Moving forward

Well that pitch is terrible. I will put a better one up shortly.
The good news is that I’ve decided that only the first few paragraphs of chapter one needs to be rewritten instead of the whole chapter. I’ve moved on in the editing process and I’ll do the rewrite at some point. I have even cut sections out completely, despite my fear that if I prune too aggrssively, there won’t be any story left at all.

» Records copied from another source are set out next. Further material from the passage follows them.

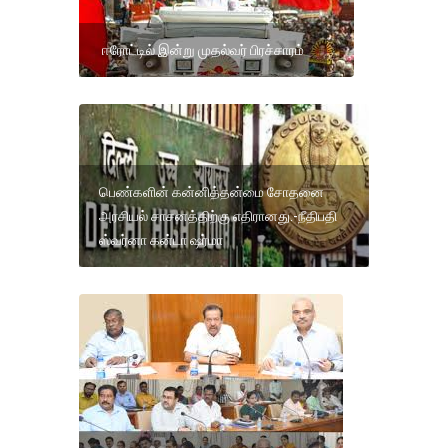
ஈரோட்டில் இன்று முதல்வர் பிரச்சாரம்
பெண்களின் கன்னித்தன்மை சோதனை
அரசியல் சாசனத்திற்கு எதிரானது.-நீதிபதி
ஸ்வர்னா கன்டா ஷர்மா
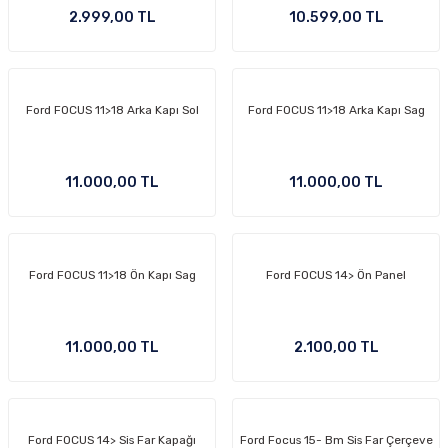
2.999,00 TL
10.599,00 TL
Ford FOCUS 11>18 Arka Kapı Sol
Ford FOCUS 11>18 Arka Kapı Sag
11.000,00 TL
11.000,00 TL
Ford FOCUS 11>18 Ön Kapı Sag
Ford FOCUS 14> Ön Panel
11.000,00 TL
2.100,00 TL
Ford FOCUS 14> Sis Far Kapağı
Ford Focus 15- Bm Sis Far Çerçeve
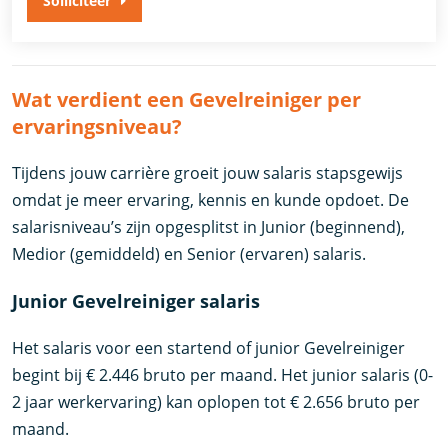
Solliciteer
Wat verdient een Gevelreiniger per
ervaringsniveau?
Tijdens jouw carrière groeit jouw salaris stapsgewijs
omdat je meer ervaring, kennis en kunde opdoet. De
salarisniveau’s zijn opgesplitst in Junior (beginnend),
Medior (gemiddeld) en Senior (ervaren) salaris.
Junior Gevelreiniger salaris
Het salaris voor een startend of junior Gevelreiniger
begint bij € 2.446 bruto per maand. Het junior salaris (0-
2 jaar werkervaring) kan oplopen tot € 2.656 bruto per
maand.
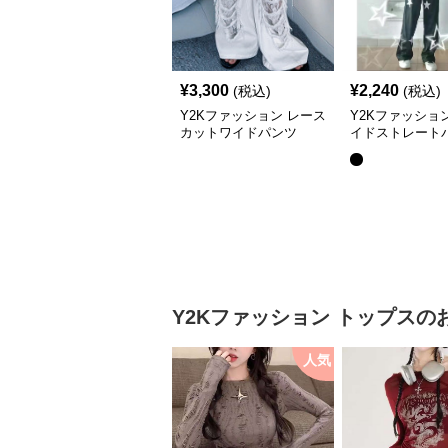
¥
3,300
¥
2,240
(税込)
(税込)
Y2Kファッション レース
Y2Kファッショ
カットワイドパンツ
イドストレート
Y2Kファッション
トップス
の
人気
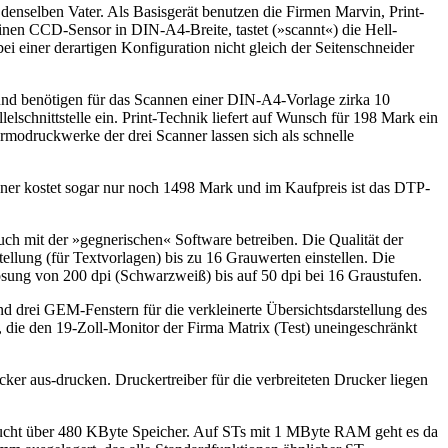
enselben Vater. Als Basisgerät benutzen die Firmen Marvin, Print-
nen CCD-Sensor in DIN-A4-Breite, tastet (»scannt«) die Hell-
einer derartigen Konfiguration nicht gleich der Seitenschneider
f und benötigen für das Scannen einer DIN-A4-Vorlage zirka 10
lschnittstelle ein. Print-Technik liefert auf Wunsch für 198 Mark ein
ermodruckwerke der drei Scanner lassen sich als schnelle
nner kostet sogar nur noch 1498 Mark und im Kaufpreis ist das DTP-
uch mit der »gegnerischen« Software betreiben. Die Qualität der
llung (für Textvorlagen) bis zu 16 Grauwerten einstellen. Die
lösung von 200 dpi (Schwarzweiß) bis auf 50 dpi bei 16 Graustufen.
d drei GEM-Fenstern für die verkleinerte Übersichtsdarstellung des
die den 19-Zoll-Monitor der Firma Matrix (Test) uneingeschränkt
er aus-drucken. Druckertreiber für die verbreiteten Drucker liegen
raucht über 480 KByte Speicher. Auf STs mit 1 MByte RAM geht es da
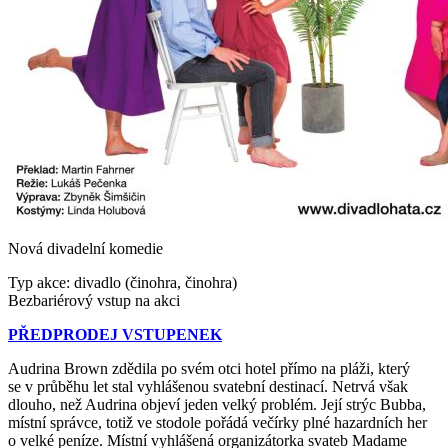
Nová divadelní komedie
Typ akce: divadlo (činohra, činohra)
Bezbariérový vstup na akci
PŘEDPRODEJ VSTUPENEK
Audrina Brown zdědila po svém otci hotel přímo na pláži, který
se v průběhu let stal vyhlášenou svatební destinací. Netrvá však
dlouho, než Audrina objeví jeden velký problém. Její strýc Bubba,
místní správce, totiž ve stodole pořádá večírky plné hazardních her
o velké peníze. Místní vyhlášená organizátorka svateb Madame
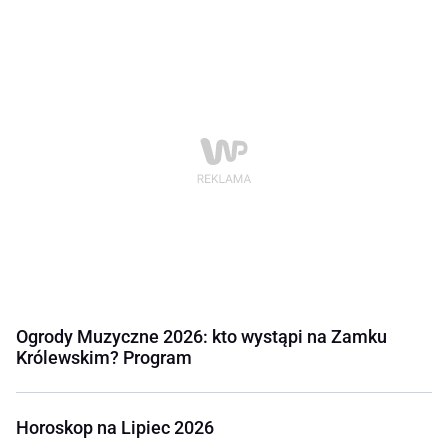
Ogrody Muzyczne 2026: kto wystąpi na Zamku
Królewskim? Program
Horoskop na Lipiec 2026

I don’t have an Elevator Pitch…

And that is a problem, supposedly. Ignoring the unpalatable idea of shilling my book to every person I meet, there still is an actual need for a brief summary of the book that I can use to describe it to people.  So, I could try this:

Gwendolyn Sees Stars is about chosing to fight when you can’t win.  The main character, Charlie, is detached from his life, and he feels the people around him slipping away. He sleepwalks through his job as a social worker helping street kids, until a girl named Gwendolyn wakes him up. She’s about to become an adult by legal standards, and when she does Charlie will lose her to the adult world of jail, drugs and death. So, he decides to throw aside all of the ethical and legal restrictions and try to save her from herself, even if he loses everything in the process.

The Order of Editing

I’ve come to a decision that I need to re-write the entire first chapter of my book, Gwendolyn Sees Stars. But, do I need to stop right there and do no other editing until that rewrite is done, or can I move past it safely? It would probably make the most sense to just grind out a new chapter one and compare it to the old one to see which one really floats my boat.